* **Instructions to follow**:
Your answer must hold only the lines below from the line containing "left knee: (129, 251)" through the line containing "left eye: (940, 254)", each reproduced exactly.

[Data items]

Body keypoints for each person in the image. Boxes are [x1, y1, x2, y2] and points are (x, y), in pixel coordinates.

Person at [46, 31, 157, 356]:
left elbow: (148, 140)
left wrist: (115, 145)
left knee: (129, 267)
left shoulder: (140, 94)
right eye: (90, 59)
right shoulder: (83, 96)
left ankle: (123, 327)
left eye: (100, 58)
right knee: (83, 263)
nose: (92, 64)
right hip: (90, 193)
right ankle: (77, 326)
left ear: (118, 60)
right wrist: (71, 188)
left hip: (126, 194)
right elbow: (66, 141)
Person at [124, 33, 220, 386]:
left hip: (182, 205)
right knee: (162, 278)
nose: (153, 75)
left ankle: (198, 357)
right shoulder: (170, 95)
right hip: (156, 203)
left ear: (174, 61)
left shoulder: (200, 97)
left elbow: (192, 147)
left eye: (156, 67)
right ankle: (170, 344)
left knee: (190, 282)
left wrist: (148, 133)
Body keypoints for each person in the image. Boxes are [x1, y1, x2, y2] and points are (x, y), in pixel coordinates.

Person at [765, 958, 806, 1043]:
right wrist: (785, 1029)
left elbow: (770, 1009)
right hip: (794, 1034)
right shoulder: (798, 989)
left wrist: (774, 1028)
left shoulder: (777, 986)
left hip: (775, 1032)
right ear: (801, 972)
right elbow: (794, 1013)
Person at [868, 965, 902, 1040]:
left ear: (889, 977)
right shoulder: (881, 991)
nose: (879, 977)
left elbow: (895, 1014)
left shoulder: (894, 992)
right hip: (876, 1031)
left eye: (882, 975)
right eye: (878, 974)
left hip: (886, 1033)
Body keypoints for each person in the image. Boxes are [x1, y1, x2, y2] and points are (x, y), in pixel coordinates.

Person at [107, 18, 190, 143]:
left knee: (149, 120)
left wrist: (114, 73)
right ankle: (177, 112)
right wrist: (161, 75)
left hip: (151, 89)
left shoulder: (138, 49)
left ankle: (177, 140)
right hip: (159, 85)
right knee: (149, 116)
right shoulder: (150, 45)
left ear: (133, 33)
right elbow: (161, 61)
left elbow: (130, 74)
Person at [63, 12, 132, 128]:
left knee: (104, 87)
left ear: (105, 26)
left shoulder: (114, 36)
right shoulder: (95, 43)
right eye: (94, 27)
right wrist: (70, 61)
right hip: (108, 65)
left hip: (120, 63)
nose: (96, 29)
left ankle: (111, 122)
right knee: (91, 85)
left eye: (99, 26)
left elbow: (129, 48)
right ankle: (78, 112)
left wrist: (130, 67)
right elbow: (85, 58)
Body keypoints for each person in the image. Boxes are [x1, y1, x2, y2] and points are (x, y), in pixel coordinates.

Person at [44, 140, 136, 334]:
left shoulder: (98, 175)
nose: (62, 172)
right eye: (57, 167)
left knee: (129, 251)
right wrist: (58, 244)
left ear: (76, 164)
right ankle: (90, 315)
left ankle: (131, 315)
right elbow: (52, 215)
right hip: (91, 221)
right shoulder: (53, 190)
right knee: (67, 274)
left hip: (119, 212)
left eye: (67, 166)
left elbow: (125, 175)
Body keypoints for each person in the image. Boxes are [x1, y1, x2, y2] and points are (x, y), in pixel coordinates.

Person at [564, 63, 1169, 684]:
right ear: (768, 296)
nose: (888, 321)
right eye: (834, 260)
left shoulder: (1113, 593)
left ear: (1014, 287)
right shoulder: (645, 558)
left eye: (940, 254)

--

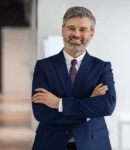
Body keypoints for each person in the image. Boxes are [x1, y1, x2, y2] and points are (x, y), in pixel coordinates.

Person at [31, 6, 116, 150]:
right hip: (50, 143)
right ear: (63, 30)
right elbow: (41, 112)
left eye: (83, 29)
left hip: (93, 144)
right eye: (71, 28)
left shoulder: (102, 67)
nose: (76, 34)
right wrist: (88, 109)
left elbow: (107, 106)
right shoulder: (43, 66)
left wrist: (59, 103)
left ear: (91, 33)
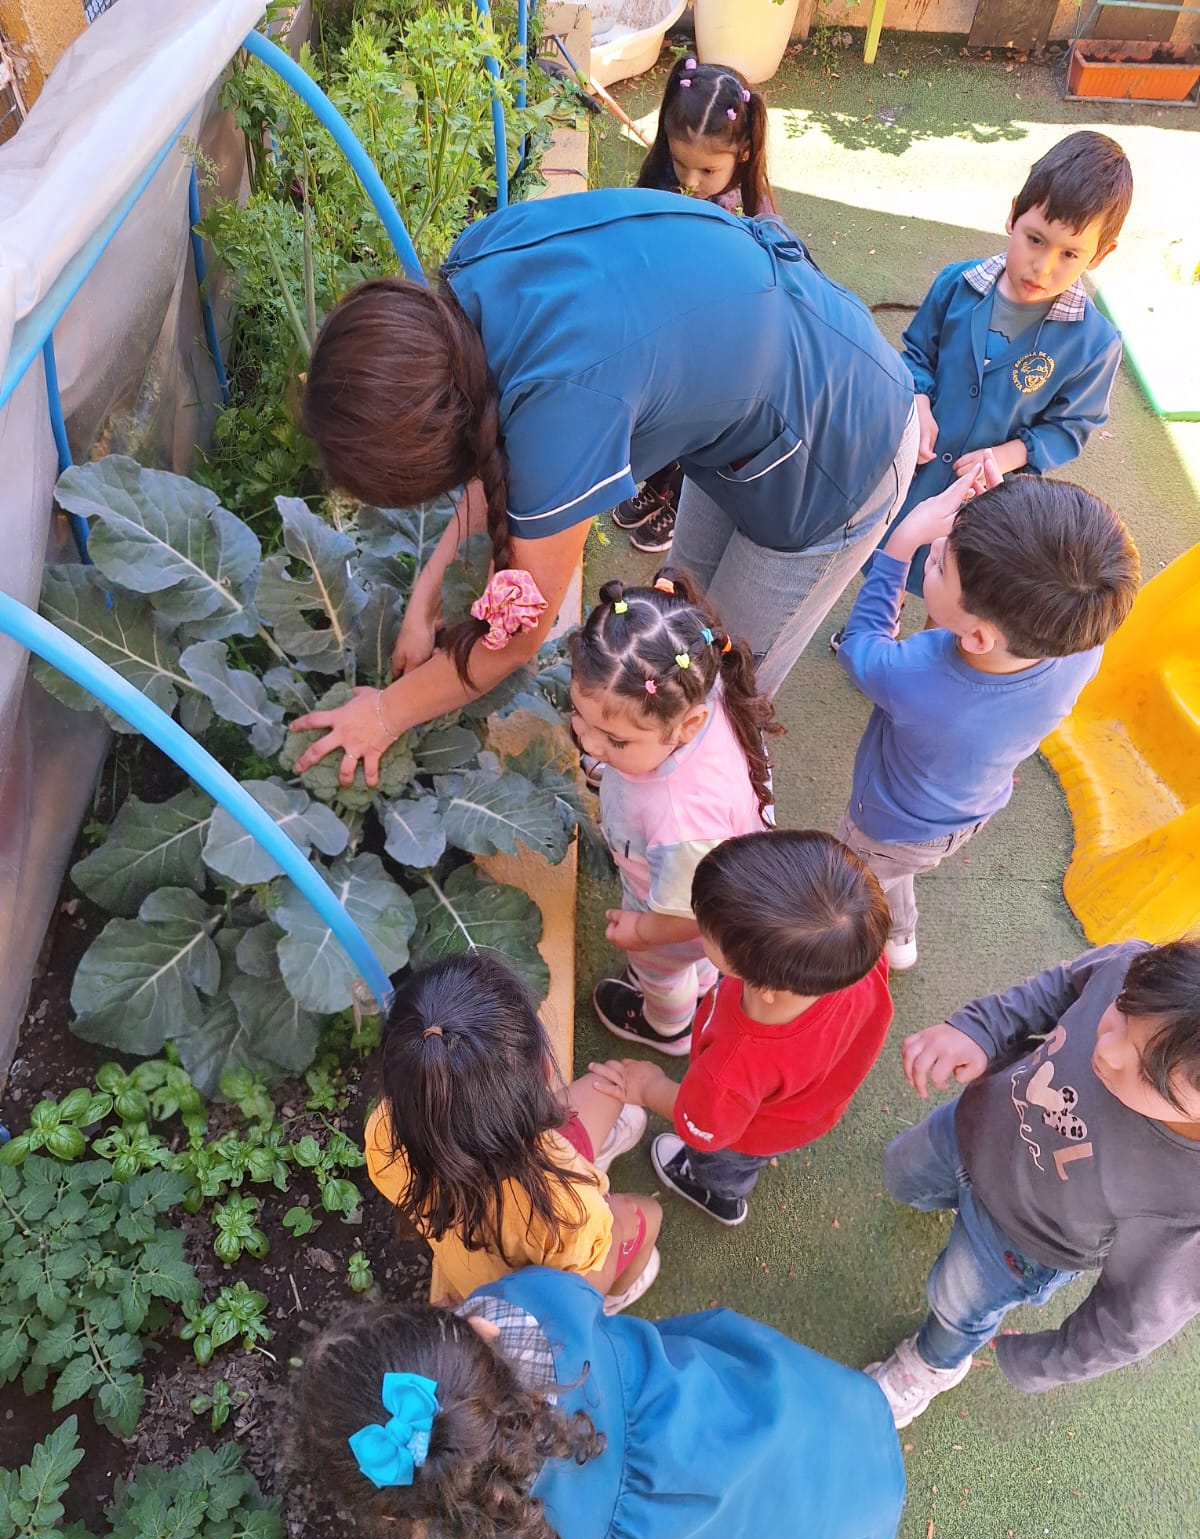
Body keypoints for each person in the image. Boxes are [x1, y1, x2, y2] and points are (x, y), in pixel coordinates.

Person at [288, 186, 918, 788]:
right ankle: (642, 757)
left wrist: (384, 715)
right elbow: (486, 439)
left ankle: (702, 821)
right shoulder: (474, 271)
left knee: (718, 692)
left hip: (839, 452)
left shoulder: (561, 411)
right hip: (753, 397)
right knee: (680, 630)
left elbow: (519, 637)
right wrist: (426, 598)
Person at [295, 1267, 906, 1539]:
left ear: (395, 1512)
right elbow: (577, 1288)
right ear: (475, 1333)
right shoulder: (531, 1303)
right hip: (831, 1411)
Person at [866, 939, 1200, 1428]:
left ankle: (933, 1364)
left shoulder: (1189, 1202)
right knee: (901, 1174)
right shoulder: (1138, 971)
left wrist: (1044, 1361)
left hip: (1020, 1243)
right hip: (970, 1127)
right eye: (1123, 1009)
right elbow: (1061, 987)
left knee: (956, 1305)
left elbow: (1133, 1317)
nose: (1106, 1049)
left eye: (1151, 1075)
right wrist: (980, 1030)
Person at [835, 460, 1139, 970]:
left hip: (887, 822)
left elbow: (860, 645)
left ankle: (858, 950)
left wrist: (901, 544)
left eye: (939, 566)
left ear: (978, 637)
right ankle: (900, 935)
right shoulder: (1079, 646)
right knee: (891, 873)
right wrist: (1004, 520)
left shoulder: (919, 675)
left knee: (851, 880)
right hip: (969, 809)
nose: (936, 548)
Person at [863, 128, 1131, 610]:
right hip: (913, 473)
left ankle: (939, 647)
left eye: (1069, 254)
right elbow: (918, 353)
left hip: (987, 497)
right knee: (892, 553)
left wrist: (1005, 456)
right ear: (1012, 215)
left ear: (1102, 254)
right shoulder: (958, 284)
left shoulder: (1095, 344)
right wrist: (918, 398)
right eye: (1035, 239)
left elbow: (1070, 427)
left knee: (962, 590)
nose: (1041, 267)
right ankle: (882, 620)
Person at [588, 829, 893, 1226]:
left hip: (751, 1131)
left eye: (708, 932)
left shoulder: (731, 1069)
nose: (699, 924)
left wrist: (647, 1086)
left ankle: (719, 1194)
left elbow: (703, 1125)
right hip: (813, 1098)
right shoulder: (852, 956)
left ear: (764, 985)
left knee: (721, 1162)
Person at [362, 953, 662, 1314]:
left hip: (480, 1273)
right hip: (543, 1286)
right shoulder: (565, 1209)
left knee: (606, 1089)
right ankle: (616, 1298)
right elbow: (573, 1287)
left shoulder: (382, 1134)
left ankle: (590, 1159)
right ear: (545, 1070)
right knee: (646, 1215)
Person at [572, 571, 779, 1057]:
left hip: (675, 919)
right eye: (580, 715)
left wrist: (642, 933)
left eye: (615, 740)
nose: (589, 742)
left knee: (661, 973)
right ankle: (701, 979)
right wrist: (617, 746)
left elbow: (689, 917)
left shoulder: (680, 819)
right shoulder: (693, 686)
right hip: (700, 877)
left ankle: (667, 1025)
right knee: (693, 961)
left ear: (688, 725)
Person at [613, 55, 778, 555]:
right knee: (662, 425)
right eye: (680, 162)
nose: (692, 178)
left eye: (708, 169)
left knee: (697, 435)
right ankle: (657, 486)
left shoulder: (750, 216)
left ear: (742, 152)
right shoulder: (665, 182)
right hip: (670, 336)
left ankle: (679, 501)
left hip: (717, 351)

* **Response**:
left knee: (129, 251)
right wrist: (58, 244)
left ear: (76, 164)
right ankle: (90, 315)
left ankle: (131, 315)
right elbow: (52, 215)
right hip: (91, 221)
right shoulder: (53, 190)
right knee: (67, 274)
left hip: (119, 212)
left eye: (67, 166)
left elbow: (125, 175)
Body keypoints for each person in the image. Boxes are [x1, y1, x2, y2] and points are (x, y), in pixel coordinates.

Person at [564, 63, 1169, 684]:
right ear: (768, 296)
nose: (888, 321)
right eye: (834, 260)
left shoulder: (1113, 593)
left ear: (1014, 287)
right shoulder: (645, 558)
left eye: (940, 254)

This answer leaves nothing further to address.